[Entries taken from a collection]
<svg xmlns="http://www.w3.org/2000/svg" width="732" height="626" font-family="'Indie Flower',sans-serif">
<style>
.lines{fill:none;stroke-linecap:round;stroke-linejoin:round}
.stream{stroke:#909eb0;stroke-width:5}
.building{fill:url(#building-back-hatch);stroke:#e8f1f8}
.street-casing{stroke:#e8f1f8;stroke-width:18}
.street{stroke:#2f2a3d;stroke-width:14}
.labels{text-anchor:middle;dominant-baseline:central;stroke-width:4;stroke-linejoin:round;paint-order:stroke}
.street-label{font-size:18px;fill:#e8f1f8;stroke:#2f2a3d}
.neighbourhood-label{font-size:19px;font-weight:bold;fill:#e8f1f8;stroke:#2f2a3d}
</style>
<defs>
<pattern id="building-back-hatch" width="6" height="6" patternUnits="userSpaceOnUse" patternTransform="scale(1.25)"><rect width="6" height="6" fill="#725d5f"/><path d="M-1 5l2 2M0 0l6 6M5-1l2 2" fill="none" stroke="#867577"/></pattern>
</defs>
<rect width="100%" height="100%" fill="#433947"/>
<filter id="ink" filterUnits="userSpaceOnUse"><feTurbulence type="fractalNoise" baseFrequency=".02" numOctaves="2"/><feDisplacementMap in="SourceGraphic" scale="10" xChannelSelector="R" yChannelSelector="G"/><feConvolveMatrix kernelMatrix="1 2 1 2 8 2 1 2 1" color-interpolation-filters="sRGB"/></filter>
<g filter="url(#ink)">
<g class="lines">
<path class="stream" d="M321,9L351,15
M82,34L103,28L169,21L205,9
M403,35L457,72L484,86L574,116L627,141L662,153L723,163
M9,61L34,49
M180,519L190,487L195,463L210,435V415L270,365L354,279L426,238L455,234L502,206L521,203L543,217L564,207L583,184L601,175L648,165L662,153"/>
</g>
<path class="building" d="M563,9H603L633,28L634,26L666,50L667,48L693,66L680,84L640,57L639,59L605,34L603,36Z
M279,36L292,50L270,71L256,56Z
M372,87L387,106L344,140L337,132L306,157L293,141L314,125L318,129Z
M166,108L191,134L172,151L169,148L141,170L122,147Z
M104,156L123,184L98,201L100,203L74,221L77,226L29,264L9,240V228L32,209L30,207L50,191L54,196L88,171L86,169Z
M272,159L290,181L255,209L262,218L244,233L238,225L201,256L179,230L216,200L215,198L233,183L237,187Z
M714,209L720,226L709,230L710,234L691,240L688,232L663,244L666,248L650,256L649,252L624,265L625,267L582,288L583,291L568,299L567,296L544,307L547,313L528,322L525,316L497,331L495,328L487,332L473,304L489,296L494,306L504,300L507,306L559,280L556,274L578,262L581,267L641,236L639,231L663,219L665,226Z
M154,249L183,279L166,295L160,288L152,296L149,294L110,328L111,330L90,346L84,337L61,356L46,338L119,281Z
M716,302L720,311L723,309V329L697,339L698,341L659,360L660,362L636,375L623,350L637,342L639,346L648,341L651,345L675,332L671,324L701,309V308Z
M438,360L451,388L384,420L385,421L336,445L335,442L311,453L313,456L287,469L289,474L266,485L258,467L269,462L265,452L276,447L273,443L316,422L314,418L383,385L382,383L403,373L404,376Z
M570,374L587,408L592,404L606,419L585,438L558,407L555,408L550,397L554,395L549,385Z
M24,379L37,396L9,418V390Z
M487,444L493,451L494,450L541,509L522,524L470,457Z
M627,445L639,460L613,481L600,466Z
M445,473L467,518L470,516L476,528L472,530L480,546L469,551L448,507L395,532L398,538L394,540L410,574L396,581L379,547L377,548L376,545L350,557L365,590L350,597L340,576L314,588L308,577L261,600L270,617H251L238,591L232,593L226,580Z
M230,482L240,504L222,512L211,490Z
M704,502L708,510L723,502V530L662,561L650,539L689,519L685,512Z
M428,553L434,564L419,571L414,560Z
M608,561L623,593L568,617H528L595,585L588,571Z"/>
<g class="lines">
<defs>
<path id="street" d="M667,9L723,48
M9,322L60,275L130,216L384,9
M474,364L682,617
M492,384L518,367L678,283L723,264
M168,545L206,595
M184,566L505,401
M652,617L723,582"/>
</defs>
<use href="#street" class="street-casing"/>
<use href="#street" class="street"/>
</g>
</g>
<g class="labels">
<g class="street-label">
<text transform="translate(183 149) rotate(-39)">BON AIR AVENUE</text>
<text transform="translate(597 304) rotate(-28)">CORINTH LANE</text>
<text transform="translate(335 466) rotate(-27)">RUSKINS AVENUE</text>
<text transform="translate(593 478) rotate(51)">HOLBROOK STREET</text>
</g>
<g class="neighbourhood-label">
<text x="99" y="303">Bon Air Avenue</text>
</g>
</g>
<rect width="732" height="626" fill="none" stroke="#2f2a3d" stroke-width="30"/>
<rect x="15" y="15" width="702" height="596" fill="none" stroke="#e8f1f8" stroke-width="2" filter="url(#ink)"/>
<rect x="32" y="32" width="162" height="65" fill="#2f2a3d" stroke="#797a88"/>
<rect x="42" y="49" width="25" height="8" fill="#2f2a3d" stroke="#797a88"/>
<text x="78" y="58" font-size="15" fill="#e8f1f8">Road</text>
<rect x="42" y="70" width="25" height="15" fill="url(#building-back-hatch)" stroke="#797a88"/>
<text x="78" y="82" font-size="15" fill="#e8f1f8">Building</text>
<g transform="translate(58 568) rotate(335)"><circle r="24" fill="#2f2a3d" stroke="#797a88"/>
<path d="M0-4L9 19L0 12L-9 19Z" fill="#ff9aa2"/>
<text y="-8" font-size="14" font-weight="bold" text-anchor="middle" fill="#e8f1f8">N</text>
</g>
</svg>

**EXERCISE AIM**
Go through the entries above, and wherever a line holds the word "middle", copy that line.

**SOLUTION FOR THIS PROBLEM**
.labels{text-anchor:middle;dominant-baseline:central;stroke-width:4;stroke-linejoin:round;paint-order:stroke}
<text y="-8" font-size="14" font-weight="bold" text-anchor="middle" fill="#e8f1f8">N</text>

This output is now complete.